You wake up one morning to look in the mirror and discover a bloated and swollen face, especially around your eyes. You think, "Man, I need to back off the wine. This is bad." After splashing cold water on your face hoping to shock yourself into an semi-alert state, you take one more look. Better, but still a little swollen.
As the day goes on, your face seems to shrink to its normal size and shape; your energy comes back up. You feel fairly good. But, the next morning it's back. The puffy, swollen eyes look like something out of a horror film. You finally decide after a week of this scenario, you had better find out what's wrong.
There's something awry in this story. Something bad. And, it comes disguised as puffy eyes.
The culprit is Superior Vena Cava Syndrome secondary to cancer. You have lung cancer and it shows up as a puffy, swollen face.
So, imagine how you would feel to hear your doctor say, "It's just some swelling. Just rub your face a few times a day and it'll go away."
Not so good. Right?
A similar story plays out thousands of times per day all over the world but the characters are different. Instead of a puffy, swollen face, you have back pain. Instead of cancer, you have disc disease. But, patients with back pain are often told, "You'll just have to learn to live with it," or, "Try some ice or stretching or maybe acupuncture." The back pain is treated with just about anything imaginable to get rid of the pain and without regard for the underlying cause. Just like rubbing your face when you have cancer.

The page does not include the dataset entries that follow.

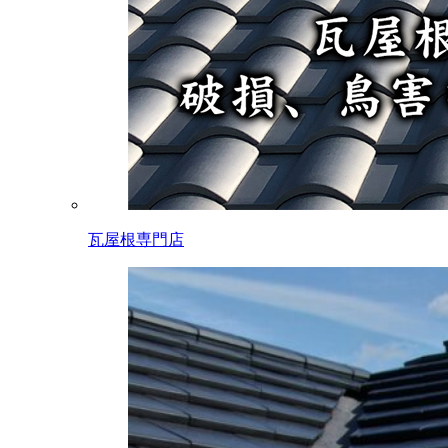
瓦屋根専門店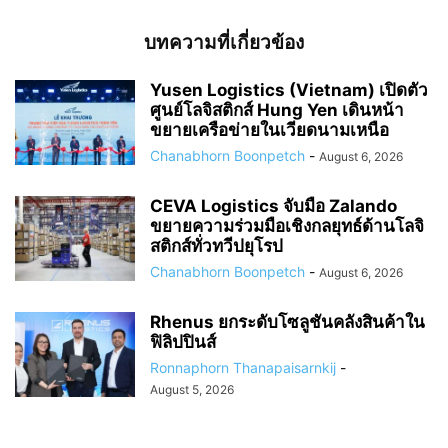
บทความที่เกี่ยวข้อง
Yusen Logistics (Vietnam) เปิดตัว
ศูนย์โลจิสติกส์ Hung Yen เดินหน้า
ขยายเครือข่ายในเวียดนามเหนือ
Chanabhorn Boonpetch
-
August 6, 2026
CEVA Logistics จับมือ Zalando
ขยายความร่วมมือเชิงกลยุทธ์ด้านโลจิ
สติกส์ทั่วทวีปยุโรป
Chanabhorn Boonpetch
-
August 6, 2026
Rhenus ยกระดับโซลูชันคลังสินค้าใน
ฟิลิปปินส์
Ronnaphorn Thanapaisarnkij
-
August 5, 2026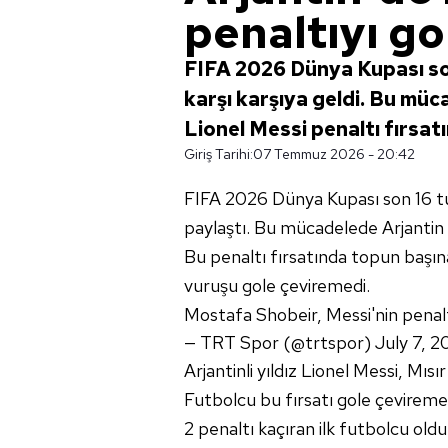
penaltıyı go
FIFA 2026 Dünya Kupası son
karşı karşıya geldi. Bu müc
Lionel Messi penaltı fırsatın
Giriş Tarihi:
07 Temmuz 2026 - 20:42
FIFA 2026 Dünya Kupası son 16 tur
paylaştı. Bu mücadelede Arjantin 
Bu penaltı fırsatında topun başına 
vuruşu gole çeviremedi.
Mostafa Shobeir, Messi'nin penalt
— TRT Spor (@trtspor)
July 7, 
Arjantinli yıldız Lionel Messi, Mıs
Futbolcu bu fırsatı gole çevireme
2 penaltı kaçıran ilk futbolcu oldu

Pain from a musculoskeletal injury or disease is a symptom that deserves as much attention and as much thoughtful decision making as the pain from cancer. But, it doesn't. Why? Who's fault is it? Everyone's. From the clinicians who tout a quick fix to the the patients who want one. But, fundamentally it's the clinician who makes the call. It's the clinician who's the patient's agent; acting in his or her patient's best interest. It's the clinician who understands that pain is a symptom and the course of action is derived from the cause of the symptom. And, when a clinician doesn't know the cause, you keep searching, visiting other specialists until you have exhausted every avenue, every possible answer. The treatment of symptoms is important, of course, but it is like fixing a flat tire with a rubber patch. When the road gets rough, you're in trouble. What you need is a comprehensive solution that you understand and can implement over the course of your life; not a patch.
The quickest way to determine if a proposed course of treatment is a solution you should follow is to ask this question: "Is this what you would do for your mother?" Cuts right through the craposphere. Any hesitation, fumbling, or lack of clarity, keep looking. Bottom line, folks - if you hurt and someone tells you, with about as much care as you can put in a thimble, to "live with it" or "rub it a little" or "take this and call me if it still bothers you.", then keep looking. Don't just "rub your face".